▶ [Extrait]
________

Une autre approche récente (G. Klein, 1998) introduit dans le mécanisme décisionnel, outre le décideur, le contexte dans lequel se déroule la décision. Il est question de Naturalistic Decision Making (le terme Naturalistic renvoyant au travail des naturalistes). Il ne s'agit pas de construire un modèle a priori de la décision selon lequel les décideurs sont censés fonctionner, mais plutôt d'observer comment les décideurs se comportent en situation et d'essayer de modéliser ce comportement. Ici, le moteur de la décision - plus qu'un choix rationnel entre alternatives- , réside dans la capacité du décideur à reconnaître la situation dans laquelle il se trouve . Cette approche met en avant l'expérience du décideur et son degré de conscience de la situation (situation awareness).

Influence du degré de certitude/incertitude affectant la décision

Le choix peut s'opérer dans le cadre d'un univers dit certain (où les aléas sont évacués sinon réduits au strict minimum) ou dans un univers dit incertain (où les aléas sont importants et nombreux).

Exemples :

  • En avenir certain, l'exemple typique consiste à choisir l'itinéraire le plus court pour livrer un certain nombre de clients
  • En avenir incertain, un bon cas de figure est fourni par le lancement d'une innovation dite de rupture (cad n'ayant pas d'équivalent à ce jour).
  • Le choix peut s'opérer selon la théorie des jeux dans le cadre de situations où les enjeux sont « ouverts » (problématique et solution pouvant être élargies) ou au contraire « fermés » (problématique figée et solution consistant en un partage forcément de type "gagnant-perdant"

________

▶ [Données enregistrées]

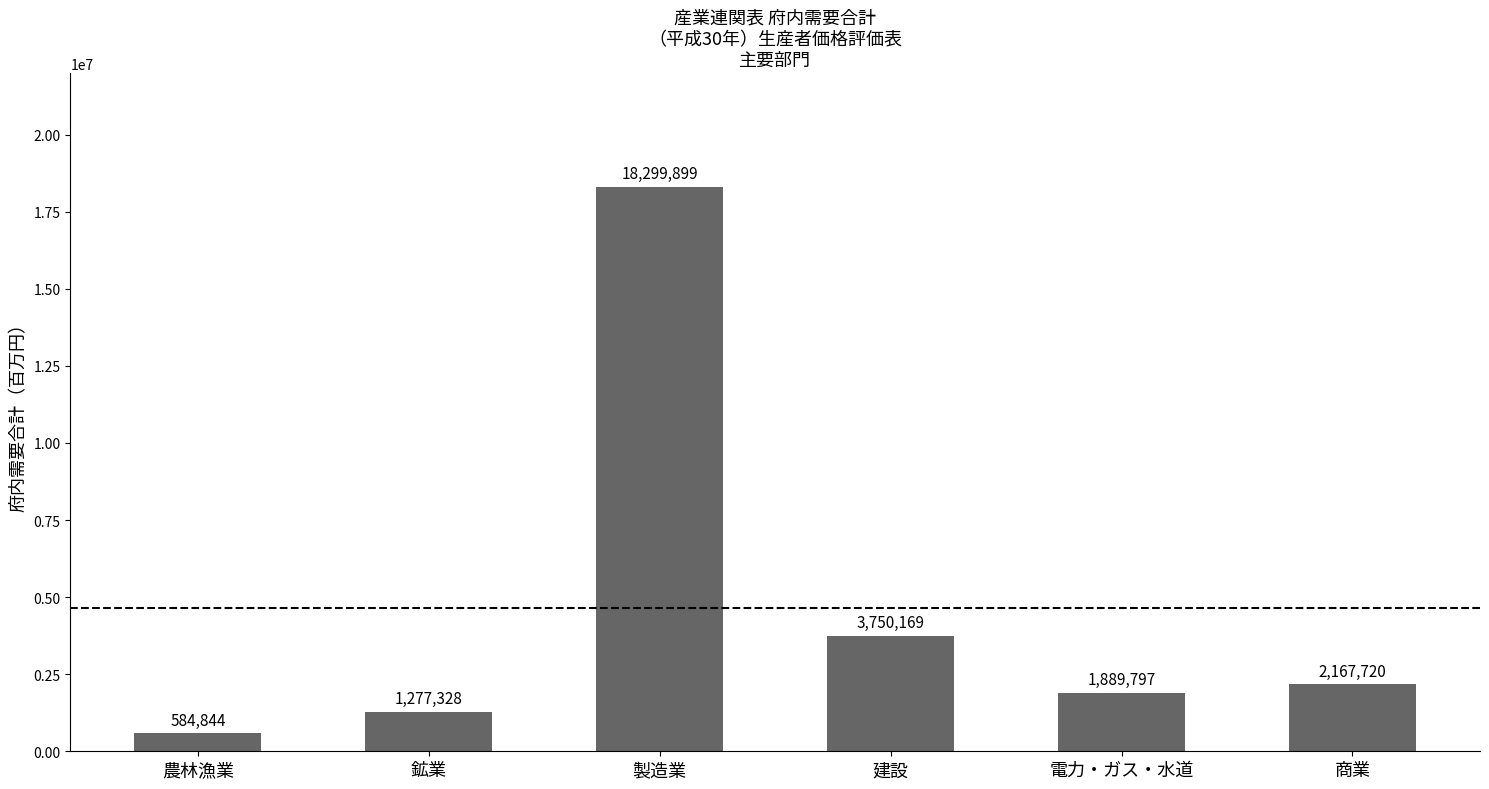

Where is the data nearest to the value 9442371?

建設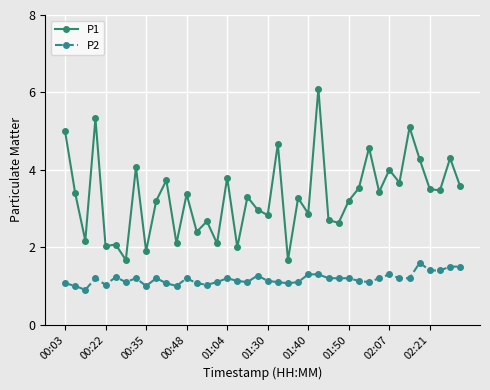

What is the smallest value displayed?

0.9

________

▶ [Votre consigne] Recopiez mot pour mot l'intégralité de l'extrait sur la prise de décision figurant plus haut.

▶ [Résultat de l'exercice]
Une autre approche récente (G. Klein, 1998) introduit dans le mécanisme décisionnel, outre le décideur, le contexte dans lequel se déroule la décision. Il est question de Naturalistic Decision Making (le terme Naturalistic renvoyant au travail des naturalistes). Il ne s'agit pas de construire un modèle a priori de la décision selon lequel les décideurs sont censés fonctionner, mais plutôt d'observer comment les décideurs se comportent en situation et d'essayer de modéliser ce comportement. Ici, le moteur de la décision - plus qu'un choix rationnel entre alternatives- , réside dans la capacité du décideur à reconnaître la situation dans laquelle il se trouve . Cette approche met en avant l'expérience du décideur et son degré de conscience de la situation (situation awareness).

Influence du degré de certitude/incertitude affectant la décision

Le choix peut s'opérer dans le cadre d'un univers dit certain (où les aléas sont évacués sinon réduits au strict minimum) ou dans un univers dit incertain (où les aléas sont importants et nombreux).

Exemples :

  • En avenir certain, l'exemple typique consiste à choisir l'itinéraire le plus court pour livrer un certain nombre de clients
  • En avenir incertain, un bon cas de figure est fourni par le lancement d'une innovation dite de rupture (cad n'ayant pas d'équivalent à ce jour).
  • Le choix peut s'opérer selon la théorie des jeux dans le cadre de situations où les enjeux sont « ouverts » (problématique et solution pouvant être élargies) ou au contraire « fermés » (problématique figée et solution consistant en un partage forcément de type "gagnant-perdant"